切開開放術とシートン法は再発しにくく、括約筋温存術は再発しやすい。
痔瘻のタイプに応じて、適切な術式を使い分けている。
■皮下痔瘻(I型)
切開開放術が行われる。
ほぼ100%治る。
■低位筋間痔瘻(IIL型)
痔瘻の深さによって術式を使い分ける。
浅いもの(背中側のIIL型は浅いことが多い)には切開開放術が行われる。再発率1~2%程度。

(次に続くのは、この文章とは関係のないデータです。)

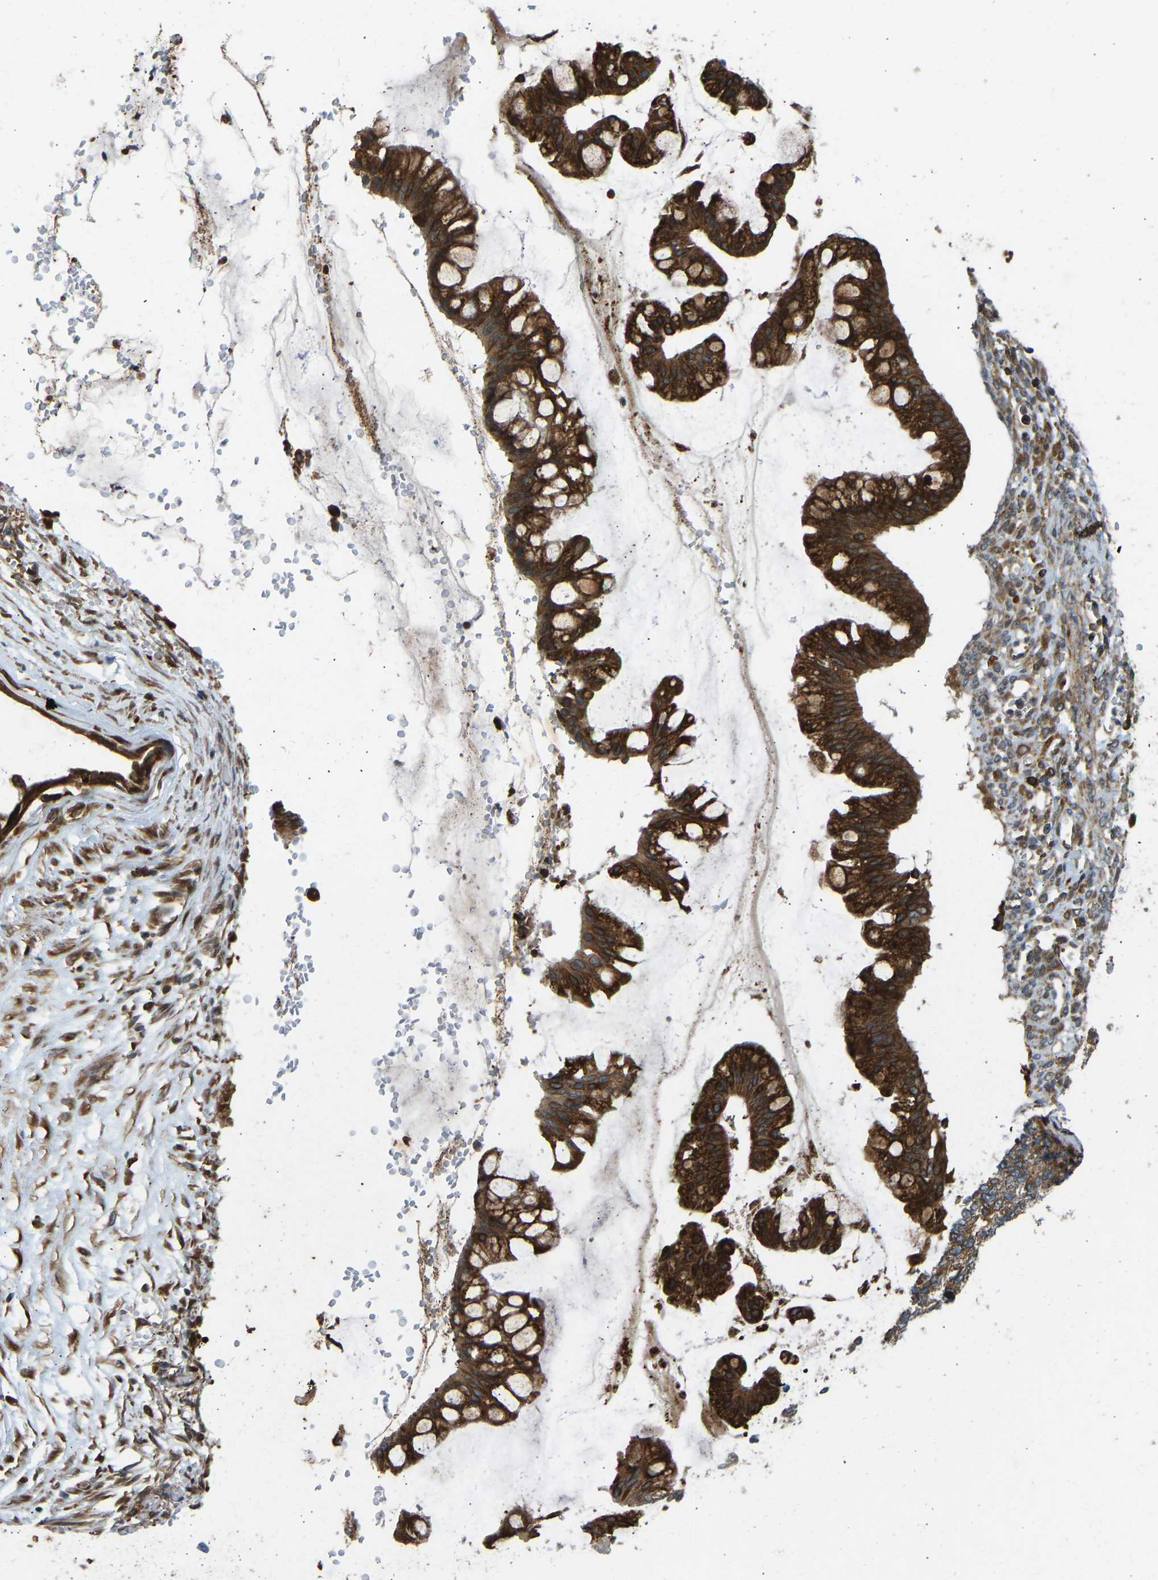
{"staining": {"intensity": "strong", "quantity": ">75%", "location": "cytoplasmic/membranous"}, "tissue": "ovarian cancer", "cell_type": "Tumor cells", "image_type": "cancer", "snomed": [{"axis": "morphology", "description": "Cystadenocarcinoma, mucinous, NOS"}, {"axis": "topography", "description": "Ovary"}], "caption": "Protein expression analysis of human ovarian mucinous cystadenocarcinoma reveals strong cytoplasmic/membranous positivity in about >75% of tumor cells. (IHC, brightfield microscopy, high magnification).", "gene": "OS9", "patient": {"sex": "female", "age": 73}}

深いもの(前方や側方のIIL型は深いことが多い)にはシートン法や括約筋温存術が行われる。
シートン法の再発率は2~3%程度。
括約筋温存術の再発率10~15%。
■高位筋間痔瘻(IIH型)
通常切開開放術が行われる。再発率2~3%程度
■坐骨直腸窩痔瘻(III型)および骨盤直腸窩痔瘻(IV型)
III型痔瘻とIV型痔瘻は合併していることが多いので、同じ項目で記す。
切開開放術およびシートン法では、再発率4~5%程度。
括約筋温存術では再発率15%程度。
III型痔瘻単独では再発率はそれほど高くない。
IV型を合併していると再発率が高くなる。
解説
痔瘻の再発率は、痔瘻の複雑度と術式の二つで決まります。
再発に影響する因子のひとつは、「痔瘻の複雑度」です。
ごく浅い単純痔瘻はほぼ一発で治るし、深くて複雑なIV型痔瘻では再発を繰り返すこともしばしばあります。
再発に影響するもうひとつの因子は、「術式」です。
もっとも再発率が低い術式は切開開放術で、次に再発率が低いのがシートン法(ゴム輪法)です。
いっぽう括約筋温存術(くりぬき法)の再発率は、ほかの術式と比べるとかなり高くなります。